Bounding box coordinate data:
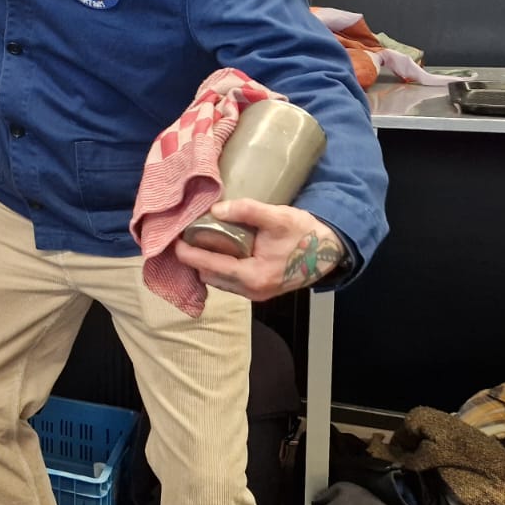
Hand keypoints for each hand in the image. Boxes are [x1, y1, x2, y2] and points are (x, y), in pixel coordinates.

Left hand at [170, 198, 344, 301]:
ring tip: (197, 241)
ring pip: (218, 281)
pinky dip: (218, 267)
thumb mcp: (278, 217)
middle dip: (194, 258)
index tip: (174, 241)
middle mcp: (252, 291)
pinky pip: (229, 281)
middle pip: (209, 275)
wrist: (330, 251)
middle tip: (184, 236)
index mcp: (254, 276)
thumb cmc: (305, 234)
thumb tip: (215, 209)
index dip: (189, 253)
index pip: (210, 265)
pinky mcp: (259, 291)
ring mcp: (256, 294)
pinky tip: (216, 250)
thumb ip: (247, 211)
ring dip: (206, 263)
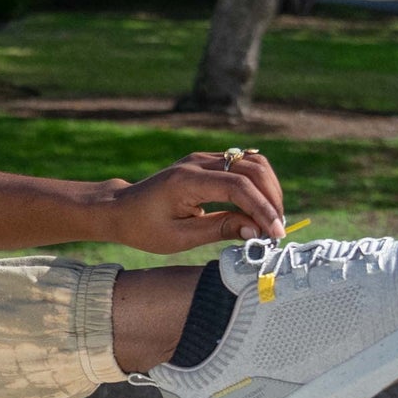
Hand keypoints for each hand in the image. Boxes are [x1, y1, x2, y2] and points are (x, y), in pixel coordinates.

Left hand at [104, 151, 285, 254]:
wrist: (120, 208)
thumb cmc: (143, 227)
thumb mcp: (179, 238)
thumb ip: (219, 230)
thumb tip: (256, 230)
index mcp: (187, 180)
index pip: (238, 187)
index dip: (262, 209)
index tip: (276, 234)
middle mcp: (197, 162)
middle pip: (252, 168)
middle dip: (272, 198)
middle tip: (277, 229)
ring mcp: (202, 159)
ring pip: (252, 162)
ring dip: (269, 189)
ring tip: (271, 219)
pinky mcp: (206, 163)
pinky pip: (242, 166)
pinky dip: (258, 185)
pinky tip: (260, 208)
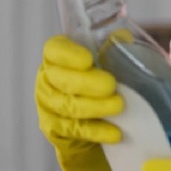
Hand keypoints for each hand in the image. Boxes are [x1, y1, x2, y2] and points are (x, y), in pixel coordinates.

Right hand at [35, 34, 125, 170]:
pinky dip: (96, 131)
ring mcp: (48, 104)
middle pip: (61, 79)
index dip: (68, 54)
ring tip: (118, 106)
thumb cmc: (93, 81)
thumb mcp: (102, 62)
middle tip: (111, 85)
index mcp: (56, 56)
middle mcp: (47, 78)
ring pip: (67, 106)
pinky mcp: (54, 128)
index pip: (54, 50)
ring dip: (94, 107)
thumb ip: (111, 48)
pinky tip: (115, 132)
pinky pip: (74, 130)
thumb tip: (124, 37)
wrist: (87, 120)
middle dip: (87, 82)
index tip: (88, 59)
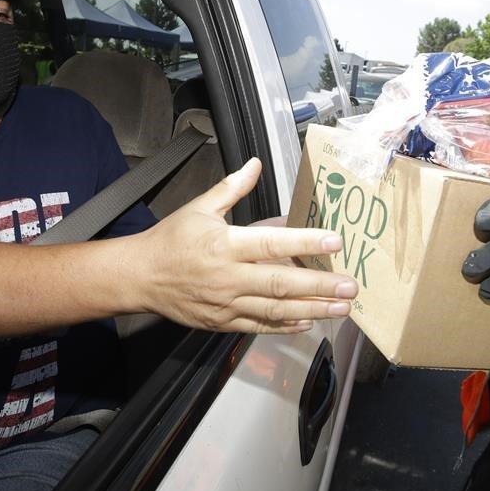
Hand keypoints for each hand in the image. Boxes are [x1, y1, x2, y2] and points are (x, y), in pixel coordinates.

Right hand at [137, 159, 356, 333]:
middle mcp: (228, 277)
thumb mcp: (199, 207)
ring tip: (340, 309)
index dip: (304, 242)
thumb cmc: (170, 240)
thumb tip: (255, 164)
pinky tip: (309, 322)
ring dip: (312, 309)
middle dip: (320, 286)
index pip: (271, 244)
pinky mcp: (223, 323)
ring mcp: (226, 304)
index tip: (334, 242)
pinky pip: (260, 326)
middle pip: (281, 283)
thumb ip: (231, 188)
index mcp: (224, 245)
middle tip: (350, 287)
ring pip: (276, 310)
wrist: (139, 277)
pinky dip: (286, 326)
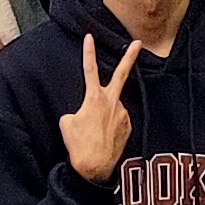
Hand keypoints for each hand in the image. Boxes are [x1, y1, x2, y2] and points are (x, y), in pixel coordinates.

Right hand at [58, 34, 144, 182]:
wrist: (94, 168)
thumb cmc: (79, 145)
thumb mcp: (67, 123)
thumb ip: (78, 110)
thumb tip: (85, 112)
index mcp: (93, 98)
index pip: (89, 69)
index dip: (88, 52)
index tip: (89, 37)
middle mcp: (112, 102)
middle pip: (122, 74)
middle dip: (129, 57)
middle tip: (138, 43)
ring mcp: (122, 114)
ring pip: (112, 107)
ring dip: (104, 116)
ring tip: (95, 134)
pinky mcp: (128, 126)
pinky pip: (117, 121)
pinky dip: (110, 126)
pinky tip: (103, 138)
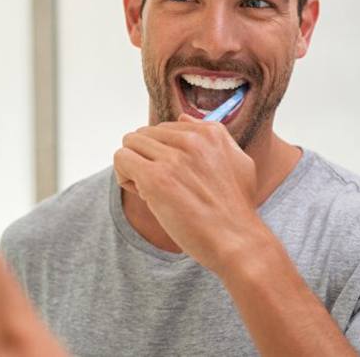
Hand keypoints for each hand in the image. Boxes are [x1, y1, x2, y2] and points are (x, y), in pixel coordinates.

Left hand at [114, 114, 264, 275]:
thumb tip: (183, 117)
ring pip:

**TASK TO COMPLETE**
What lines in the data include the string "Left"? Copy each one.

**WRITTEN SOLUTION**
Left hand at [170, 198, 344, 301]:
Left hand at [104, 151, 285, 254]:
Left hand at [114, 114, 264, 275]:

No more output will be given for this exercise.